Problem to work on:
Repeat the listing below word for word, leaving the pictures out of your answer.

The data:
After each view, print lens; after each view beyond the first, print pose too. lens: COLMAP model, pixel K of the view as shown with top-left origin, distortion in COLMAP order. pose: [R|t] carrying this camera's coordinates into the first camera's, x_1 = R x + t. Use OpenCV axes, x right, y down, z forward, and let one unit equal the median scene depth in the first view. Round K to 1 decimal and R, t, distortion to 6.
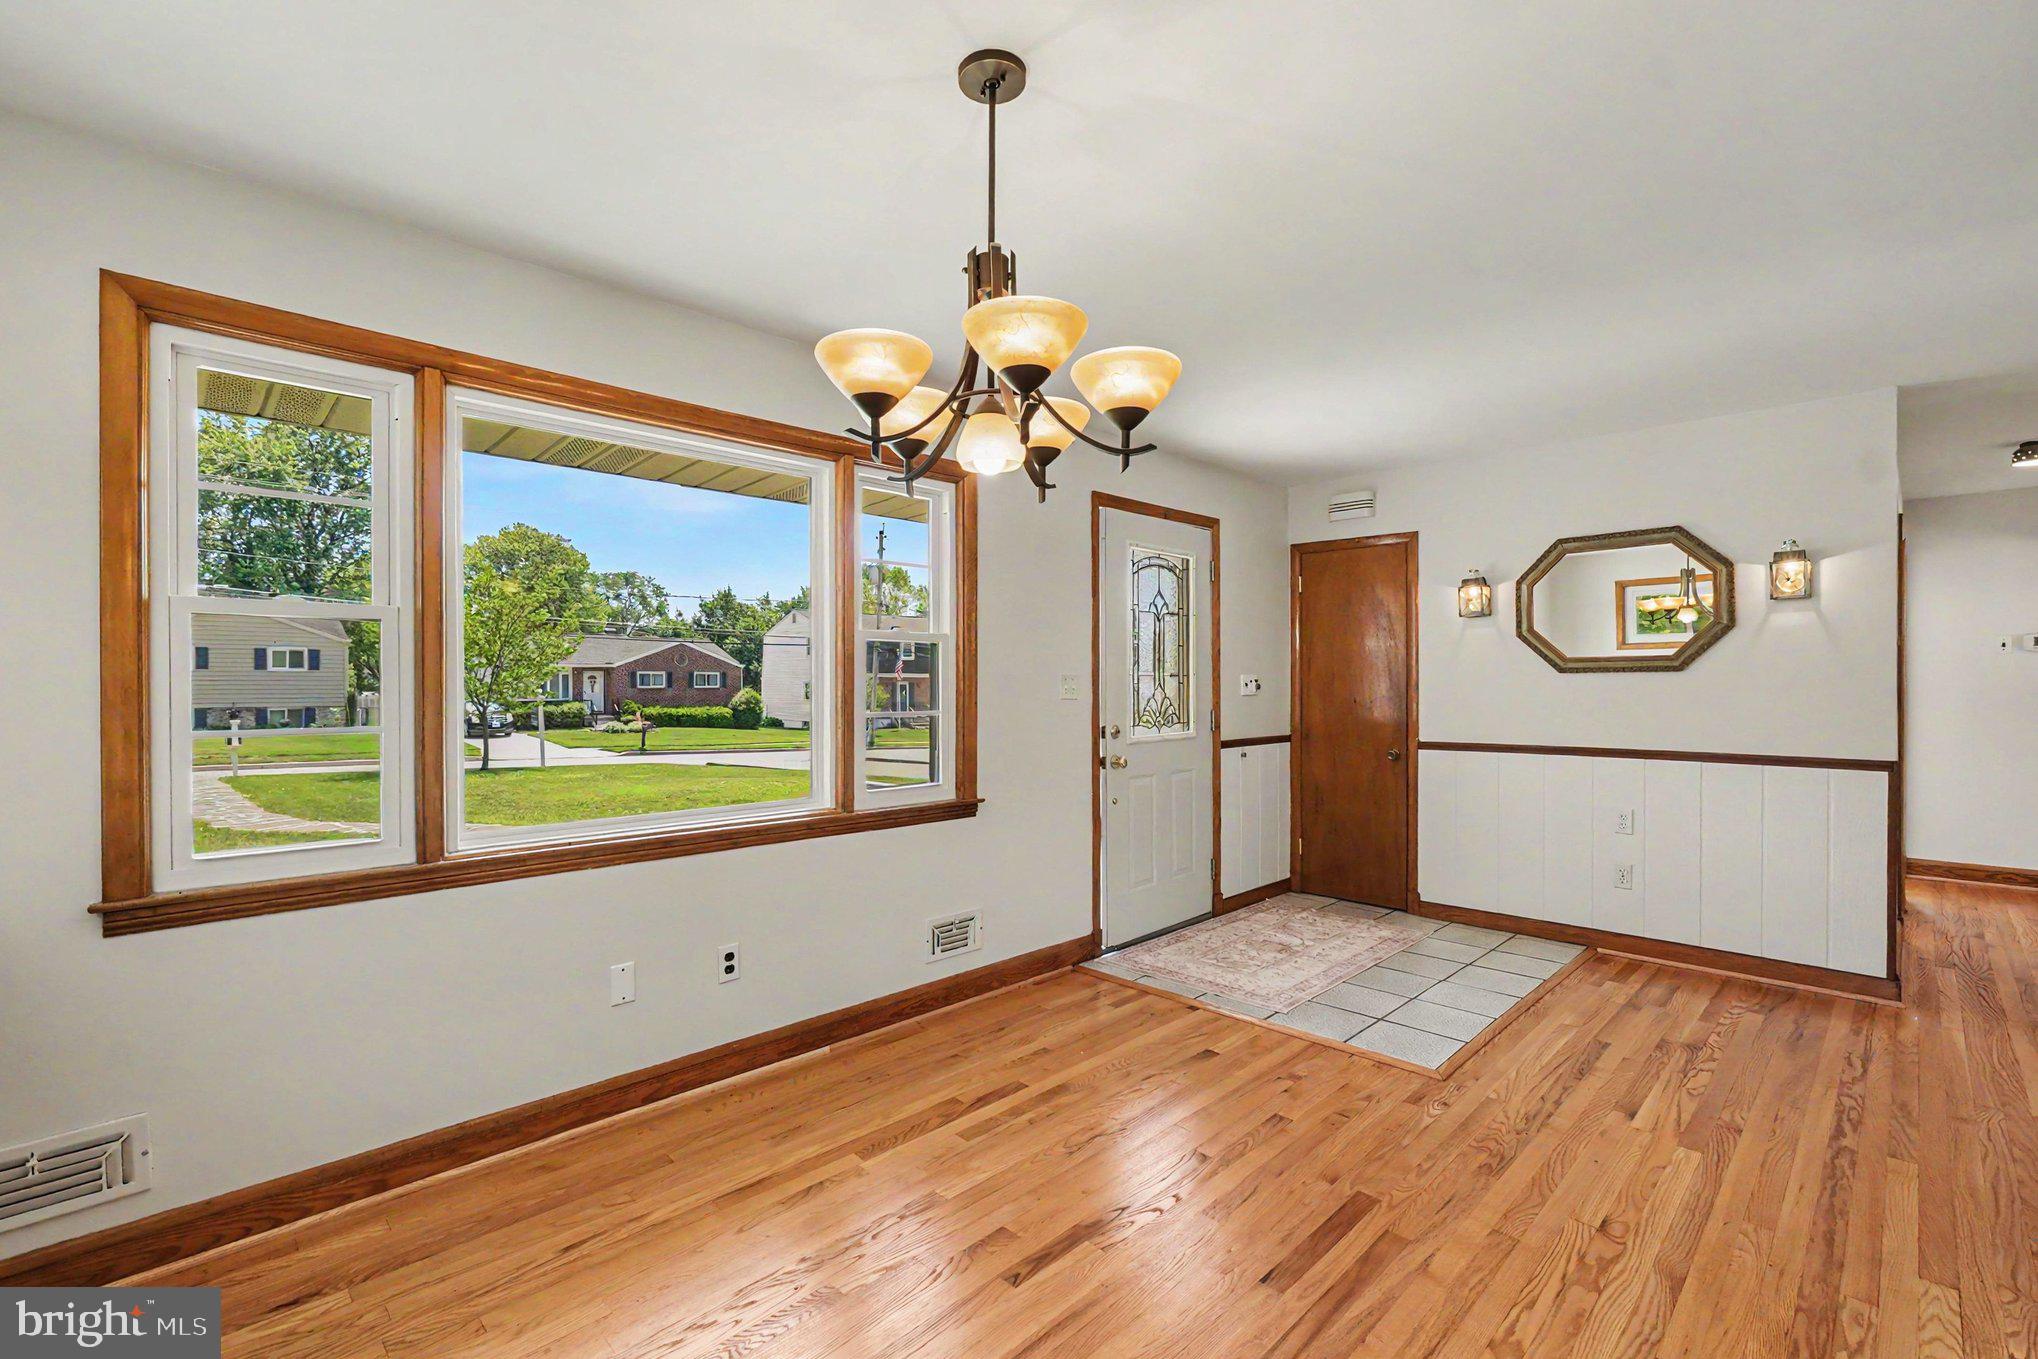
lens RADIAL K [[888.4, 0, 1000.0], [0, 888.4, 691.3], [0, 0, 1]] dist [-0.008909, 0.001876]
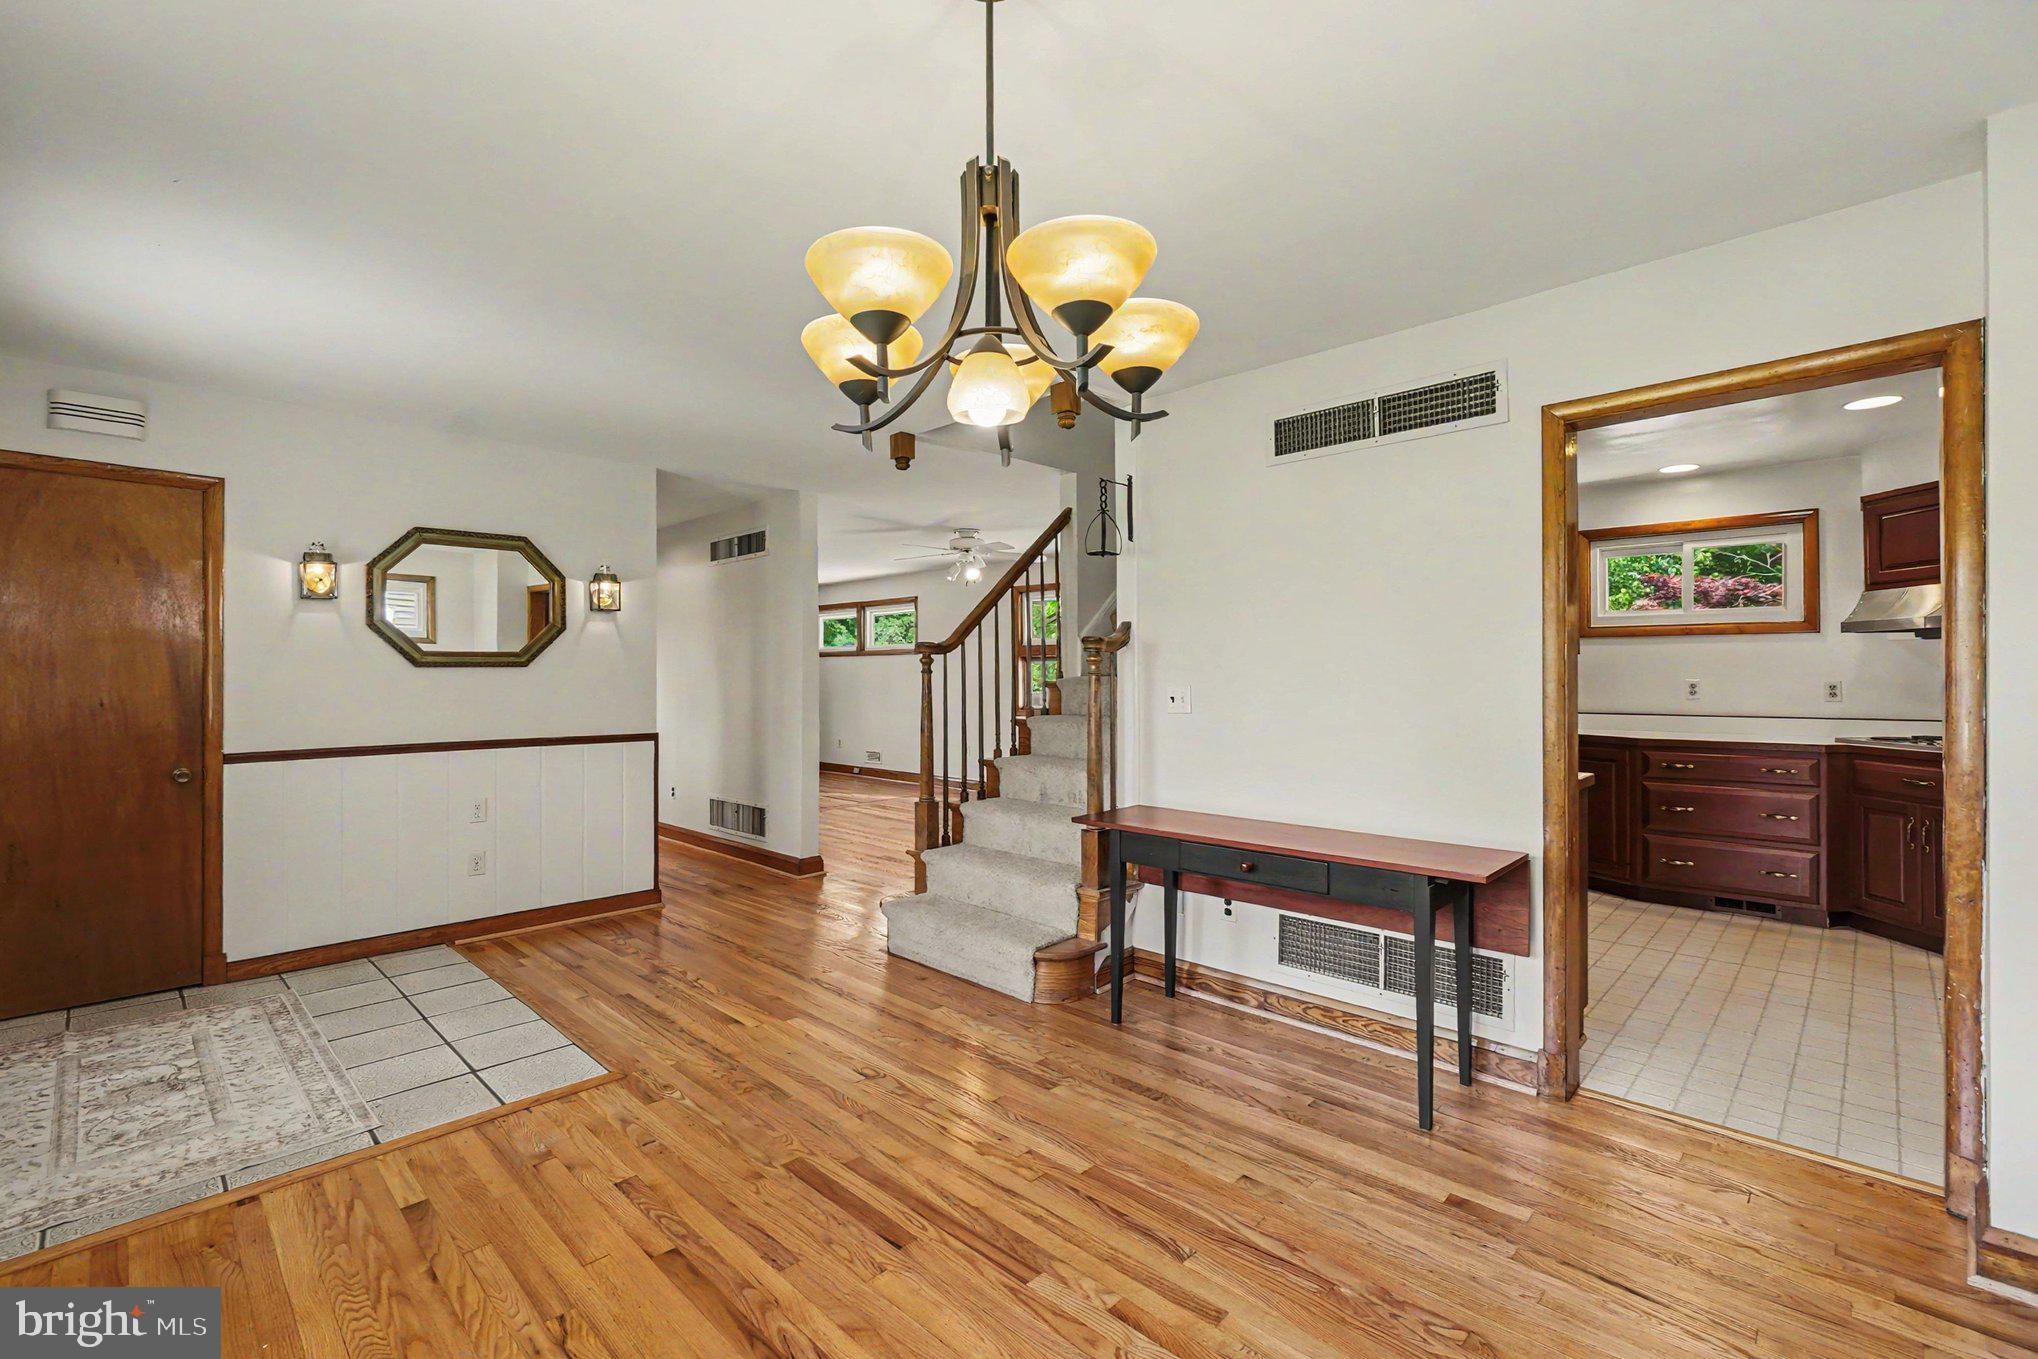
lens RADIAL K [[888.4, 0, 986.7], [0, 888.4, 678.8], [0, 0, 1]] dist [-0.008909, 0.001876]
pose [[-0.012779, -0.001759, 0.999917, -0.387634], [0.009807, 0.999950, 0.001884, -0.004359], [-0.999870, 0.009830, -0.012761, 0.464217]]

Output below:
After each view, print lens; after each view beyond the first, print pose too. lens: COLMAP model, pixel K of the view as shown with top-left origin, distortion in COLMAP order. pose: [R|t] carrying this camera's coordinates into the first camera's, x_1 = R x + t. Use OpenCV axes, x right, y down, z forward, and let one unit equal the median scene depth in the first view. Round K to 1 decimal and R, t, distortion to 6.
lens RADIAL K [[888.4, 0, 1000.0], [0, 888.4, 691.3], [0, 0, 1]] dist [-0.008909, 0.001876]
lens RADIAL K [[888.4, 0, 986.7], [0, 888.4, 678.8], [0, 0, 1]] dist [-0.008909, 0.001876]
pose [[-0.012779, -0.001759, 0.999917, -0.387634], [0.009807, 0.999950, 0.001884, -0.004359], [-0.999870, 0.009830, -0.012761, 0.464217]]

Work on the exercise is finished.